> Problem to solve
Copy the following data verbatim, line by line.

* Begin Records shown *

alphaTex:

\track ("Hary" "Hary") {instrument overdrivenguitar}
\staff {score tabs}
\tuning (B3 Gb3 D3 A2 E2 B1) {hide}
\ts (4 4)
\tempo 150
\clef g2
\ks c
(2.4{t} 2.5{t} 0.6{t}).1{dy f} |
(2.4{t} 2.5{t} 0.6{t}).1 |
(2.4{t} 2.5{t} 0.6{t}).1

* End Records shown *

> Solution
alphaTex:

\track ("Hary" "Hary") {instrument overdrivenguitar}
\staff {score tabs}
\tuning (B3 Gb3 D3 A2 E2 B1) {hide}
\ts (4 4)
\tempo 150
\clef g2
\ks c
(2.4{t} 2.5{t} 0.6{t}).1{dy f} |
(2.4{t} 2.5{t} 0.6{t}).1 |
(2.4{t} 2.5{t} 0.6{t}).1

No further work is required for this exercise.